The effectiveness of retifanlimab-dlwr as a monotherapy was assessed in POD1UM-202 (NCT03597295), an open-label, multicenter, single-arm study involving 94 patients with locally recurrent or metastatic squamous cell carcinoma of the anal canal (SCAC) who experienced disease progression or intolerance to platinum-based chemotherapy. Patients were administered retifanlimab-dlwr 500 mg intravenously every four weeks until disease progression, intolerable toxicity, or a maximum of 24 months.
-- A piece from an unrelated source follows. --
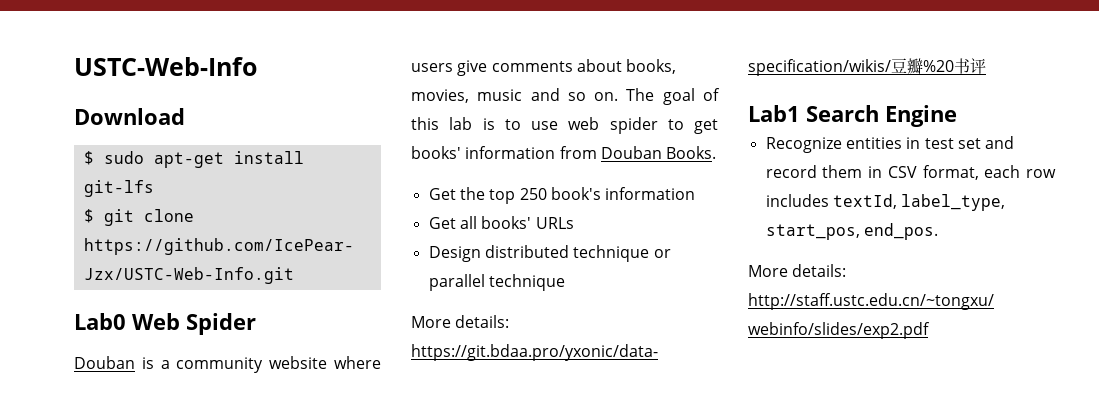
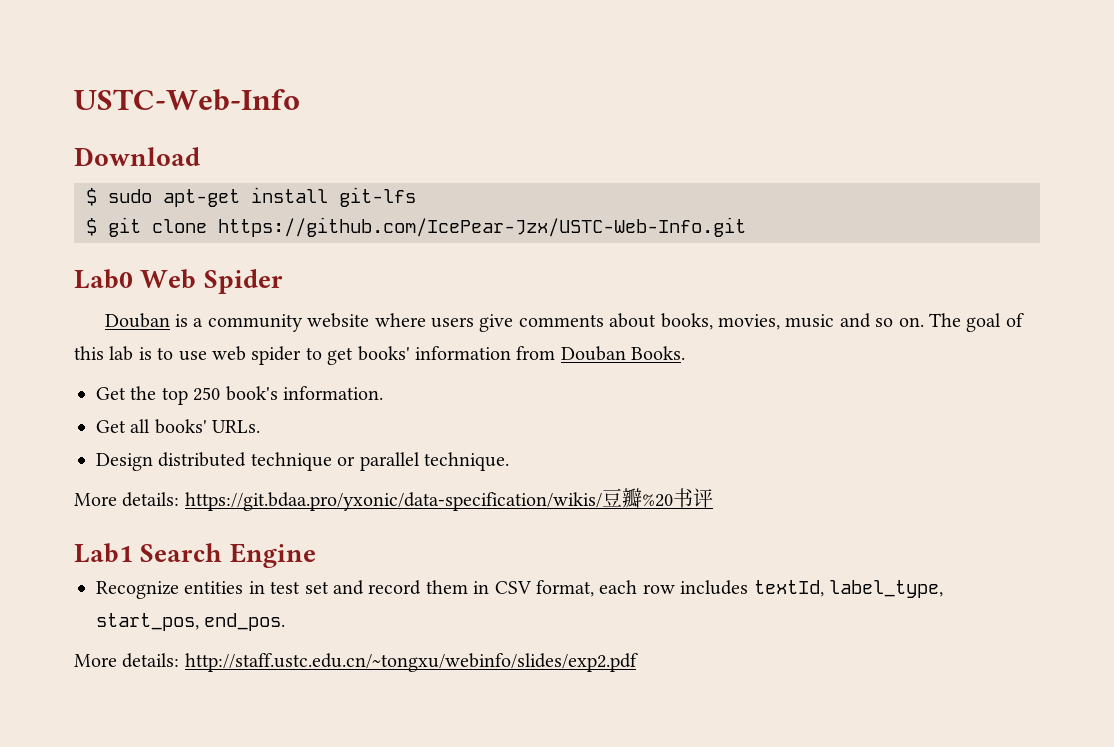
[605,187,696,200] information -> [283,386,383,400] information.
[535,217,574,229] URLs -> [212,420,261,433] URLs.
[488,274,565,291] technique -> [423,452,509,471] technique.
The primary efficacy endpoints were overall response rate (ORR) and duration of response (DOR), evaluated by an independent review committee (IRC) in accordance with RECIST v1.1. The overall response rate (ORR) was 14% (95% confidence interval: 8, 23), and the median duration of response (DOR) was 9.5 months (95% confidence interval: 4.4, not estimable [NE]).

The prescribing information for retifanlimab-dlwr contains warnings and precautions for severe and deadly immune-mediated adverse responses, infusion-related reactions, problems of allogeneic hematopoietic stem cell transplantation, and embryo-fetal toxicity.

The advised dosage of retifanlimab-dlwr in conjunction with carboplatin and paclitaxel is 500 mg every four weeks until disease progression, intolerable toxicity, or a maximum of 12 months. The advised dosage of retifanlimab-dlwr as a monotherapy is 500 mg every four weeks until disease progression, intolerable toxicity, or a maximum of 24 months. Consult the medical information for carboplatin and paclitaxel for recommended dose guidelines in conjunction with retifanlimab.